• Action item: When a line in the data below includes "lines", count it; then give only the total.

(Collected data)
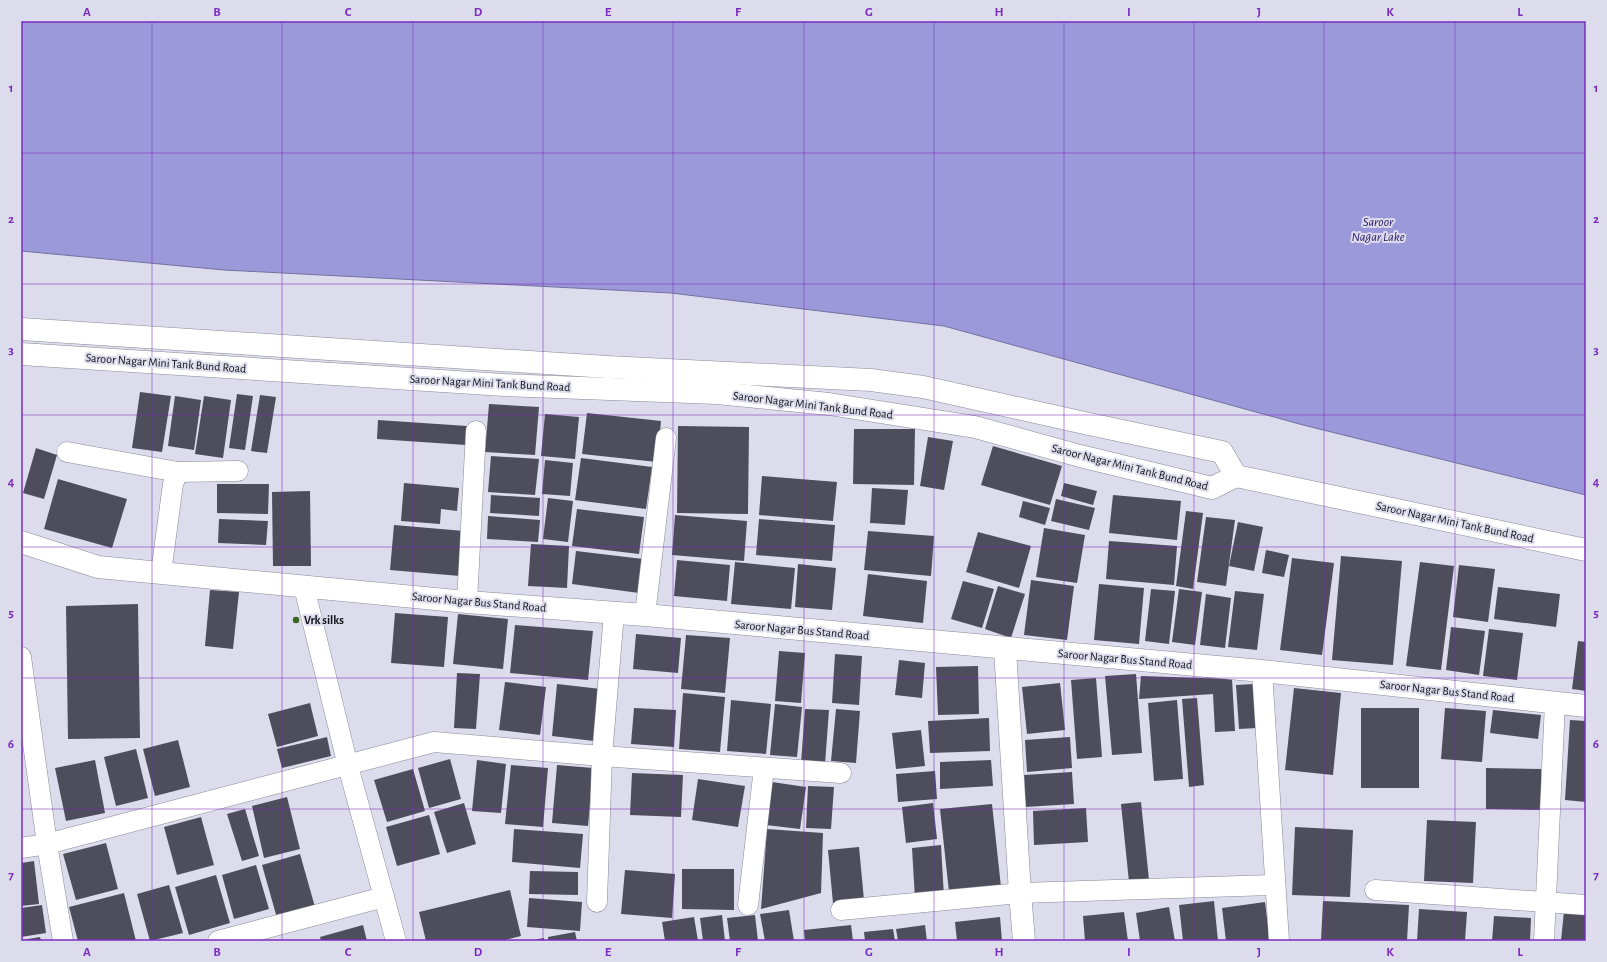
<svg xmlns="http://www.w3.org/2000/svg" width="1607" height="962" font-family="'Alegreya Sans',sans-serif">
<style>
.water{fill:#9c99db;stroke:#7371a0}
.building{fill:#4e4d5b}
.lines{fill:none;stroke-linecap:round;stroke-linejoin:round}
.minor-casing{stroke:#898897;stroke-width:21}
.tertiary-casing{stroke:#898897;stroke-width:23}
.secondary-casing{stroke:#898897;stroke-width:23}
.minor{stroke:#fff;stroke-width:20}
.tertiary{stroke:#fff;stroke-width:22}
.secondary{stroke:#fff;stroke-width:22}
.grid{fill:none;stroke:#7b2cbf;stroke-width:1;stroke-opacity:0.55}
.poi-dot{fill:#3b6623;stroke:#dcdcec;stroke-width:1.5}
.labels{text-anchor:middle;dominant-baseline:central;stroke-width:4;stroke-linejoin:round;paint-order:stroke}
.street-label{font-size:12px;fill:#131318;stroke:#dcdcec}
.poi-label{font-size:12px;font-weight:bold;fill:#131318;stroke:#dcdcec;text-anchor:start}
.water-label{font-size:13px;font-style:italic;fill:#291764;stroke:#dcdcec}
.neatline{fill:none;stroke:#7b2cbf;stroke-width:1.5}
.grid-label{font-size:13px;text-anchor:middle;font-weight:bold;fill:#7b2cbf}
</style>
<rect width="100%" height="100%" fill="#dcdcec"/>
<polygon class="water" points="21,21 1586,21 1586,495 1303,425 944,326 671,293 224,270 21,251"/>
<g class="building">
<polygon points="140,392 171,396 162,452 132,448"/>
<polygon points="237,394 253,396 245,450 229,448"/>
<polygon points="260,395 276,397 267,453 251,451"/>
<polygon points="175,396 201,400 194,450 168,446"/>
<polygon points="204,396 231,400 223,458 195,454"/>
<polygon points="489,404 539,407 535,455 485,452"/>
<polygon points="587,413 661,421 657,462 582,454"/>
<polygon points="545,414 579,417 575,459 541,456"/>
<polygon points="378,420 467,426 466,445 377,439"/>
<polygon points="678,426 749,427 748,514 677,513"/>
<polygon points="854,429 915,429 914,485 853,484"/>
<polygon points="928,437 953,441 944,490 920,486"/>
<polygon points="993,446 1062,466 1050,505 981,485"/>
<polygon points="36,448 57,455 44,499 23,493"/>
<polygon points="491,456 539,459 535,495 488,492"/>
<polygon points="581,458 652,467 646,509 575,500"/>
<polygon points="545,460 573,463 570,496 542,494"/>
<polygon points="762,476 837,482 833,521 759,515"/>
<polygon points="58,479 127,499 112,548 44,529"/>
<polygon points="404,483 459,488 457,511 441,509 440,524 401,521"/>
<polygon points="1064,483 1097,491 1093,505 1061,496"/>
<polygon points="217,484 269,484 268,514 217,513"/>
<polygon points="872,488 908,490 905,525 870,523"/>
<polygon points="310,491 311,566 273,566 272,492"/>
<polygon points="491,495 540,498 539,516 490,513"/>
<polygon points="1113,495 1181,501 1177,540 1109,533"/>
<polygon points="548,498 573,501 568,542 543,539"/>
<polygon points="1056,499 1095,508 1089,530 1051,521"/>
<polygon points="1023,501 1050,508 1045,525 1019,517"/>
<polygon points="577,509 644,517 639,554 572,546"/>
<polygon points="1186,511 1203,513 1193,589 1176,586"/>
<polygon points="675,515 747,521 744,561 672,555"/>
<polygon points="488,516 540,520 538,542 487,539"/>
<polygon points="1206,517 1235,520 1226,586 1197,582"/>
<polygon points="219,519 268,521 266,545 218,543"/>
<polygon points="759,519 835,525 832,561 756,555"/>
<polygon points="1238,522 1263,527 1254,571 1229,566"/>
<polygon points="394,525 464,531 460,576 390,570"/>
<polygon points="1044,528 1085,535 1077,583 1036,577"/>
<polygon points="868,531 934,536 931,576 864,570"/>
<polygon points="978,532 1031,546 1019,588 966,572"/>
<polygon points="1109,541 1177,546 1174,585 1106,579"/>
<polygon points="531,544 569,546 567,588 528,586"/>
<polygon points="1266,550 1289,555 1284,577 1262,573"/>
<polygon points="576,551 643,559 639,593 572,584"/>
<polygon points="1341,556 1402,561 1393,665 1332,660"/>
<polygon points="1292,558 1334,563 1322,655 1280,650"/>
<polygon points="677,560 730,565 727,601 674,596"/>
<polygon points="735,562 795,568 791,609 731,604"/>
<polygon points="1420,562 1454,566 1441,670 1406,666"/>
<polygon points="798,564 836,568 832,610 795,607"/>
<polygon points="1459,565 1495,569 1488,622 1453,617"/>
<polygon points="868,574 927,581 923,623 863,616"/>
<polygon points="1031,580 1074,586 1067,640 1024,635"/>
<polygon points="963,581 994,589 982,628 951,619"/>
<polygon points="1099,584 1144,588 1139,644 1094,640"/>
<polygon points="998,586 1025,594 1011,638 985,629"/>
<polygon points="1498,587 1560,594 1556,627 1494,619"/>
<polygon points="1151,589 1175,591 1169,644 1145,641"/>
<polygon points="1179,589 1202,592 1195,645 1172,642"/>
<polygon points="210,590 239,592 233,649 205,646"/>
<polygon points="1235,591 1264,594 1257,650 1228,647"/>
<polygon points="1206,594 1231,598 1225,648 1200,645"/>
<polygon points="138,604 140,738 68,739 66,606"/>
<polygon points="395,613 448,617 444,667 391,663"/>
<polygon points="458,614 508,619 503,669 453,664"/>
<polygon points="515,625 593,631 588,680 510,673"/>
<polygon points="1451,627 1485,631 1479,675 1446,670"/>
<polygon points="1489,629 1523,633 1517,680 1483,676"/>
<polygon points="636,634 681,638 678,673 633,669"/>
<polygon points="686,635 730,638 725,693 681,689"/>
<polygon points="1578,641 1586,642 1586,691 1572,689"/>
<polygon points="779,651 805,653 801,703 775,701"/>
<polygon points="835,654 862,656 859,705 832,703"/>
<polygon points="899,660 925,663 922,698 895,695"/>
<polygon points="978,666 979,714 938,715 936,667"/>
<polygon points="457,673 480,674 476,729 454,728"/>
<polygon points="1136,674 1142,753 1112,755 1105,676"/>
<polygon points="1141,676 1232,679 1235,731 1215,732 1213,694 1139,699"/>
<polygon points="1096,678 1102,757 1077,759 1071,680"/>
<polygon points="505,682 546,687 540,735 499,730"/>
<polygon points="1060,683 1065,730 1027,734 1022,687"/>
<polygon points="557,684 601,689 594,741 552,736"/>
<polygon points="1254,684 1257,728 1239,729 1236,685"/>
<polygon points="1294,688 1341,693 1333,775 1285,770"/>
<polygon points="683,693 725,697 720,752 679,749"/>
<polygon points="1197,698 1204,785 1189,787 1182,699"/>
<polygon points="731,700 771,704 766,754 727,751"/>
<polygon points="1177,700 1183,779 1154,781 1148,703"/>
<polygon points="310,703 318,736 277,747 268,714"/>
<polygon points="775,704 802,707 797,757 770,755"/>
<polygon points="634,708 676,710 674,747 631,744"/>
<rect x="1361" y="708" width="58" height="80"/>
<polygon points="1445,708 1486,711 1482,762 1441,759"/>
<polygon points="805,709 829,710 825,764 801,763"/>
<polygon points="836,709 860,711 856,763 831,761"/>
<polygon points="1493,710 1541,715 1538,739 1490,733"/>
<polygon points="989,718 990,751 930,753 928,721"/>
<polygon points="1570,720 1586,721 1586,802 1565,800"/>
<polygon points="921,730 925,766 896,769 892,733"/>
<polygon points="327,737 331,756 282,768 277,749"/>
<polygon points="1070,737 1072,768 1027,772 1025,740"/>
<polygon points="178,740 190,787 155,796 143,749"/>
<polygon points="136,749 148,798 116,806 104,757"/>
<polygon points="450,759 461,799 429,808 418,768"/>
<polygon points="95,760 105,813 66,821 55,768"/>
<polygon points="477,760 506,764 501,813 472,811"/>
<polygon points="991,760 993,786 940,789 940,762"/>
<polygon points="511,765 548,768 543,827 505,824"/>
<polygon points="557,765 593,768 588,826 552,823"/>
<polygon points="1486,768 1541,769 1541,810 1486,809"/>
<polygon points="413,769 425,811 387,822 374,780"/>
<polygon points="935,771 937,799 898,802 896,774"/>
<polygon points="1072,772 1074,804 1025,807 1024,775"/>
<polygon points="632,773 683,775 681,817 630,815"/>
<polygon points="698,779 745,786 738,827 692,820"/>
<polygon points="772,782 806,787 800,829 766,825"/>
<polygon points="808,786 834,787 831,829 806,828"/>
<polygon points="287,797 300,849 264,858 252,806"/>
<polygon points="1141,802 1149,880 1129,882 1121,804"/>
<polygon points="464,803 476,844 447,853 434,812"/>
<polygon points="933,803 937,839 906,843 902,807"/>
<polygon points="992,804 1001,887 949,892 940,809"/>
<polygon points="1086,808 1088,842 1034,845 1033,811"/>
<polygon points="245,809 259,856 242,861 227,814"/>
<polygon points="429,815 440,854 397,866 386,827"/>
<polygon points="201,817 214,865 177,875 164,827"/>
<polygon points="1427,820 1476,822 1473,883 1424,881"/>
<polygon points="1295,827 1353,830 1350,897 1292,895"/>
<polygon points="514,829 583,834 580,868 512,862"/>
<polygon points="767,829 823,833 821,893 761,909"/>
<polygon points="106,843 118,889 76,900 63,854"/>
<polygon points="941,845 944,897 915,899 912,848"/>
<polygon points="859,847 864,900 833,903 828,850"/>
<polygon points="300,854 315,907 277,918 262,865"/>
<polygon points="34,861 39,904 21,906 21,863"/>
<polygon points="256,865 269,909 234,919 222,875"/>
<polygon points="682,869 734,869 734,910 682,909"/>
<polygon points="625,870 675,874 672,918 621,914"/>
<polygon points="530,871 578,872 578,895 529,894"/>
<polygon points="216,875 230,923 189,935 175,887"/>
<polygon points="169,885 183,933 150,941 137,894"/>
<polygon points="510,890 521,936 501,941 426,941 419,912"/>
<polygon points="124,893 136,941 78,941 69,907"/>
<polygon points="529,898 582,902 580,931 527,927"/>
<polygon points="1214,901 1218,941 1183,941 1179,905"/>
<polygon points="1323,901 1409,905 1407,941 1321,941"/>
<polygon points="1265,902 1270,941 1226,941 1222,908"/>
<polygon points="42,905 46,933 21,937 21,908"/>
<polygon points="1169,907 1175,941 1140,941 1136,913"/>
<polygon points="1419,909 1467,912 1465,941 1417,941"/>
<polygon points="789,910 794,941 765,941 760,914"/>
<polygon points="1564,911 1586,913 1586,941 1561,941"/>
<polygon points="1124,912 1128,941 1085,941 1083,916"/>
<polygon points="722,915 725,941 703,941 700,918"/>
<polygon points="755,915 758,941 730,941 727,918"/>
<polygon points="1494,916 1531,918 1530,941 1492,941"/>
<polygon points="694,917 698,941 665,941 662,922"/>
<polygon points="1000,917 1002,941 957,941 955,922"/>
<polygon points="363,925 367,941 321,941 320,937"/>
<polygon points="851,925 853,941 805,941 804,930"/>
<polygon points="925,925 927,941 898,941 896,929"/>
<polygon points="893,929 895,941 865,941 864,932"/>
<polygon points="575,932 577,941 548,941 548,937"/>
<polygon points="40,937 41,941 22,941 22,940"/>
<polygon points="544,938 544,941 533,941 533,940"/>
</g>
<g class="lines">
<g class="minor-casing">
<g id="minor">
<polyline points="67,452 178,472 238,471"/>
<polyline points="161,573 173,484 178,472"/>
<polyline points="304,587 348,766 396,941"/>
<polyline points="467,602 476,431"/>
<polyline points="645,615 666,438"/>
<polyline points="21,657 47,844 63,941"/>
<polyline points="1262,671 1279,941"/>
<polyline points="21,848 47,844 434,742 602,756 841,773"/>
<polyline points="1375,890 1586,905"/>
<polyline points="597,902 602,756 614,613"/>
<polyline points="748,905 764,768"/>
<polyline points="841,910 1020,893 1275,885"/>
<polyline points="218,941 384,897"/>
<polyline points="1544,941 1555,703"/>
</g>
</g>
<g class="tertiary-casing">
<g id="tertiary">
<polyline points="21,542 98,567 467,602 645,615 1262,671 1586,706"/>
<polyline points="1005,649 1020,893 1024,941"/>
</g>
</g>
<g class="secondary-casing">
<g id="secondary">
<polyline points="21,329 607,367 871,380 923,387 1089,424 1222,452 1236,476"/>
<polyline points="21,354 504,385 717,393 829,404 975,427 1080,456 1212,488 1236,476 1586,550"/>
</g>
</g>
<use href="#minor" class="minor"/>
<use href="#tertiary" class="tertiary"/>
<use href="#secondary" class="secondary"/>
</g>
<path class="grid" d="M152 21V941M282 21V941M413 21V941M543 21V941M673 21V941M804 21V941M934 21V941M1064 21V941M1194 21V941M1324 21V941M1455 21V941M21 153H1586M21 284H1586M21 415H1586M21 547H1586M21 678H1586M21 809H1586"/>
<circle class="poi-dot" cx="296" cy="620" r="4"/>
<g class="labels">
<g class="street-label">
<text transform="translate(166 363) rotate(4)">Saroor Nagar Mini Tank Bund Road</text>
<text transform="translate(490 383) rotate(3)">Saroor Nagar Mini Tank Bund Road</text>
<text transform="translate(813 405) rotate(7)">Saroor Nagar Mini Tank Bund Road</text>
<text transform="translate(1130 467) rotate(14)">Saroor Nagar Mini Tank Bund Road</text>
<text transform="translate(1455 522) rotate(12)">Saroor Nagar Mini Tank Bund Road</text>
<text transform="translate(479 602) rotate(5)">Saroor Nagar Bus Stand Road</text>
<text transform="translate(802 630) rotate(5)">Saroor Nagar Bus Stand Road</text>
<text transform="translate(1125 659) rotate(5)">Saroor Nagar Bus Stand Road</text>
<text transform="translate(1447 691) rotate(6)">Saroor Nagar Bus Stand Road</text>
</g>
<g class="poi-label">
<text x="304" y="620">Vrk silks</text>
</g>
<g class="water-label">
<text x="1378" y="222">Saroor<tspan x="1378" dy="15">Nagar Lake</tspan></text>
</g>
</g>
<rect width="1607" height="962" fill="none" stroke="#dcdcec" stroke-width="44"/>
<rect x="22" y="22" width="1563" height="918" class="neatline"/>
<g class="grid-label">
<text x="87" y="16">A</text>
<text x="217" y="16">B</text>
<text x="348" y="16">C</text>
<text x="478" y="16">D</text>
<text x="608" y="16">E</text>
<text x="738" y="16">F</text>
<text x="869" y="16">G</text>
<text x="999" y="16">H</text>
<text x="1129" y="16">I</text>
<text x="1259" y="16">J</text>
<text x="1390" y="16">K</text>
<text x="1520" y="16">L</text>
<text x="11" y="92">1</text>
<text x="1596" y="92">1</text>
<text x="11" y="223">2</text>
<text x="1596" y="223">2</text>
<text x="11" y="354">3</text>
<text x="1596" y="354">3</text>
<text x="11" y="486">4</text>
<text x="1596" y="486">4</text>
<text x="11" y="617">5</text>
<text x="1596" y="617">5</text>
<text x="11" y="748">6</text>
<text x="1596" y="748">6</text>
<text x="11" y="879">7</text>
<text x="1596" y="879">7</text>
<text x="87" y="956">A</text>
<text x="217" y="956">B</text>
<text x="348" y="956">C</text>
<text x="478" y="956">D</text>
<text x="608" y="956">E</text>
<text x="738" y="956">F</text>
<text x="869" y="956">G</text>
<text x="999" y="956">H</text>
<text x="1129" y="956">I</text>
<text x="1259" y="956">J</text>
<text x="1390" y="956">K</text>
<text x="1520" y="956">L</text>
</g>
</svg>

• Result below: 2